Li continues, “The plan’s benefit is defined as a percentage of each year’s compensation subject to a fixed 4% annual interest rate credit accumulating each year to a total lump sum. Pure, which has sufficient cash flow, has a policy of contributing an amount sufficient to cover accumulated vested plan benefits annually into a corporate trust. The plan’s trust portfolio is entirely composed of fixed-income securities. The employee gradually accrues rights to the full amount of the benefit from the beginning of Employment Years 3 through 6. Upon separation from employment, the employee may receive distribution of the entire vested benefit or leave it in the plan to accumulate further.

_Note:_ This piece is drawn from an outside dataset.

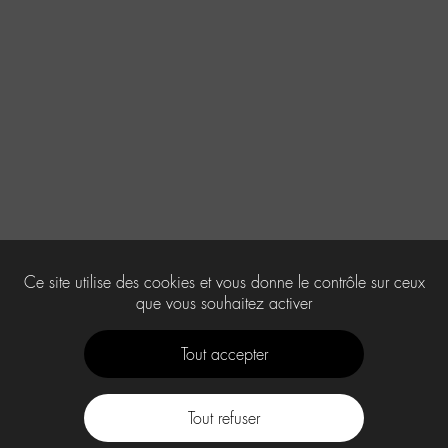
Ce site utilise des cookies et vous donne le contrôle sur ceux
que vous souhaitez activer
Tout accepter
Tout refuser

Those who do not remain employed long enough to become fully vested forfeit some or all of the benefit. Pure uses these forfeited funds to reduce its future contributions to the plan’s trust. A majority of the participating technical employees remain at least five years, and we lose only about 20% of our staff within the first four years. The average tenure of our technical staff is 5.5 years. Exhibit 2 shows some of the characteristics of the portfolio backing the benefit.”
Exhibit 2
Portfolio Characteristics
Market value of plan assets (in USD)
5,820,300
Current value of vested benefits (in USD)
5,675,000
Portfolio effective duration
4.95
Portfolio current yield
2.95%
Annualized portfolio return inception to date
4.00%
Question
Based on Li’s description of the deferred compensation plan and the data in Exhibit 2, the funding status of the plan is most likely explained by the difference between the:
- portfolio’s current yield and the return inception to date.
- average employee tenure and the portfolio’s effective duration.
- amount of the contributions and the growth rate of the vested benefits.
Solution
C is correct. The portfolio’s assets exceed the present value of the deferred compensation plan’s vested benefits, so the plan currently has a surplus. Contributions are made for the 20% of employees who leave before their benefits have vested, providing a source of excess funding for the plan as the benefits are forfeited.
A is incorrect. The portfolio’s current yield is less than the interest credit, while the portfolio return is only equal to the required rate of return. These would not lead to a surplus in funding.
B is incorrect. The shorter duration of the portfolio compared with the average employee tenure would not contribute to a surplus, especially in a time when short-term rates are lower than long-term rates.
请问为什么portfolio duration < employee tenure不可以有surplus呢? duration衡量的不是对interest rate 变动的敏感程度吗?